We know that community workers provide the realpolitik and we provide replicable methodology that can, in theory, help unlock solutions. The reality is we need each other but the exchange isn’t always smooth. We’ve been doing a lot of interrogating as a team into what good service design looks like, and testing these values in different places and in different ways.

One of the ways is our Community Challenge Prize, a chance for us to offer money and space to the community sector to solve problems in their community. This prize is a challenge for us too. How can we support the rich, natural innovation of grassroots organisations? How do we create a trusting, meaningful exchange? Can this be achieved through design workshops?

96 challenge prize applications and 3 design workshops down, here are some learnings:

Help people tell their story. Conventional funding streams throw multiple theories, frameworks and terminology at people (what’s the difference between aims and objectives again? Is this idea SMART enough?). This can cloud intuition and confuse the narrative of their idea or the problem they want to solve. It’s important we don’t force practitioners through yet another set of methodologies but pick simple tools that help practitioners focus their thinking and pitch ideas in an easy, compelling way.

Design thinking without knowing it. ‘Testing’ and ‘prototyping’ aren’t new approaches and ideas, they’re behaviours and methods we’ve labelled. They’re what many organisations have been doing since day one. If you want to use these labels, frame them to elevate what people do already and help them to make it better.

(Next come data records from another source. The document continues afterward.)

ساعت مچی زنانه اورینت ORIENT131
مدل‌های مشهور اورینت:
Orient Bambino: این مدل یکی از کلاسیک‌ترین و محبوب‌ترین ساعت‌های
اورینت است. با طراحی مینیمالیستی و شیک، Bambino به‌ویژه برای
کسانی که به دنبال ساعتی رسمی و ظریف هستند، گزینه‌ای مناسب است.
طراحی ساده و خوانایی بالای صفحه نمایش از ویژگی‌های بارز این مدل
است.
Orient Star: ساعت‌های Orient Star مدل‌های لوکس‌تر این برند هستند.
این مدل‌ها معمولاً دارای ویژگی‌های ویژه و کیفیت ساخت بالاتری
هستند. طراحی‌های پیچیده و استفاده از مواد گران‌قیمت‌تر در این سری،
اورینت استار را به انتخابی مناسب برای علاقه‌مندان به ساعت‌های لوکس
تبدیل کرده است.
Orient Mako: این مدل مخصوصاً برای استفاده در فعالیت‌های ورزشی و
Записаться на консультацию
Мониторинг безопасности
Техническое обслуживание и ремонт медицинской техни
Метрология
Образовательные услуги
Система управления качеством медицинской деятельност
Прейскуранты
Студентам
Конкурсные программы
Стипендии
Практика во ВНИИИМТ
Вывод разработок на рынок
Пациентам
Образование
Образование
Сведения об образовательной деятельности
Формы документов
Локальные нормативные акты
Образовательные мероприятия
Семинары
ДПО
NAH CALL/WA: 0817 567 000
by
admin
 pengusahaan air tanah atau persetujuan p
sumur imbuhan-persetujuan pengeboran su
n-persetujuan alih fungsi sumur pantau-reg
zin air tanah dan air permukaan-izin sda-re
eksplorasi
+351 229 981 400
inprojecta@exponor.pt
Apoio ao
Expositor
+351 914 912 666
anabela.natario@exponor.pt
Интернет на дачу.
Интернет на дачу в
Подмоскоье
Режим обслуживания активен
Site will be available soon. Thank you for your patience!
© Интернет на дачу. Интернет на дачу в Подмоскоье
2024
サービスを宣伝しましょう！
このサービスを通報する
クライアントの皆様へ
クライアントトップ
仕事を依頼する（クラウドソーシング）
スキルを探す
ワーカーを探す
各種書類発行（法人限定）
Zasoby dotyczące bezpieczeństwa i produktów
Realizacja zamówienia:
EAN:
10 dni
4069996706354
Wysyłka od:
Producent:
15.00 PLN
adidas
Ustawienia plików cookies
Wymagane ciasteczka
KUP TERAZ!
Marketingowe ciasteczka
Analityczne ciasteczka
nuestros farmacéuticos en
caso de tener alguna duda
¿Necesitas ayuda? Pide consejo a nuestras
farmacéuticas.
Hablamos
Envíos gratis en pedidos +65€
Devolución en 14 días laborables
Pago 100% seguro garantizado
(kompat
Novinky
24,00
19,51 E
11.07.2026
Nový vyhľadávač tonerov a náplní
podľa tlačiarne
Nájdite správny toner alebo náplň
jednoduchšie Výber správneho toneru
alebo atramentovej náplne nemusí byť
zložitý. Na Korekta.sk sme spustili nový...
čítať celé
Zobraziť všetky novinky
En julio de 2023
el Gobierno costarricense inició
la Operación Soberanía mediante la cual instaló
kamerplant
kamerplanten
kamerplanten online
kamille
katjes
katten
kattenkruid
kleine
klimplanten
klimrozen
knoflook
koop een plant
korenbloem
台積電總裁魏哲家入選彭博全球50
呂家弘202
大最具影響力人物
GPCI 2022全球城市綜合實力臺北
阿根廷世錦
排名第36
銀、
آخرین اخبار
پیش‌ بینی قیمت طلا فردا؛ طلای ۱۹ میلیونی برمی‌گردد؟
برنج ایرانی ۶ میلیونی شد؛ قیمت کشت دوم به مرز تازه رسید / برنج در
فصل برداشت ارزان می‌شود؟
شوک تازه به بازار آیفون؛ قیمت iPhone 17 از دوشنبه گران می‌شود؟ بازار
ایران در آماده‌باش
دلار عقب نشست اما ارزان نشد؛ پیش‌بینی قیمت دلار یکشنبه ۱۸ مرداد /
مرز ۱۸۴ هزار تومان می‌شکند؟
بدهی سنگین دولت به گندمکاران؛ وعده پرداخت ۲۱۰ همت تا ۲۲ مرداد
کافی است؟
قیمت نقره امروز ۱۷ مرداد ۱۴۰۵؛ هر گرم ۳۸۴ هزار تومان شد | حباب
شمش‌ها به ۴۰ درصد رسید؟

Help people regain ownership of what they know and what they don’t. Evaluation is best when it improves services, not when it tells funders what they want to hear. Help people decide what matters to them. What do they really want to learn about their work? What does success look like to them and their service users? What are they not doing well and why? Share different ways of exploring and evaluating where they might be able to learn the most. Help demystify evaluation and give ownership back to them.

It’s got to be quick. Time and resources are precious when you’re constantly in the doing. Share ways to conduct user research on the job — help people become ethnographers as well as support workers. Share simple ways they can document what they’re learning as they go so they’re not massively adding to their pile of case-notes to write up. Share free and easy-to-use digital platforms they can adopt to test an idea without having to purchase new software. Make design thinking the everyday, not the stuff they do on the side.

The best critique comes from experts by experience. A large part of our work is interrogating why and how services are delivered, but it doesn’t just have to be us that does this. The real magic of the workshops so far have been when we’ve stopped talking, and got participants to pitch and critique their ideas to each other. Turn competitors into critical friends.

Do your user research first. Know your audience. Speak to community workers beforehand. Spend half a day shadowing them. Understand where they feel their strength and weaknesses lie, what support they’ve had before and why it did and didn’t work, where they’re at in terms of their idea and what they need to progress it.

There are many ways to work through problems and get to solutions. It’s not design methodologies themselves that impact people but how they’re adapted and applied in context. Our creativity and expertise lies in understanding people and the context they’re working in.

Over the coming weeks, we’ll be producing a set of personas that represent the community centres we work with to help us understand how we help them do good things better.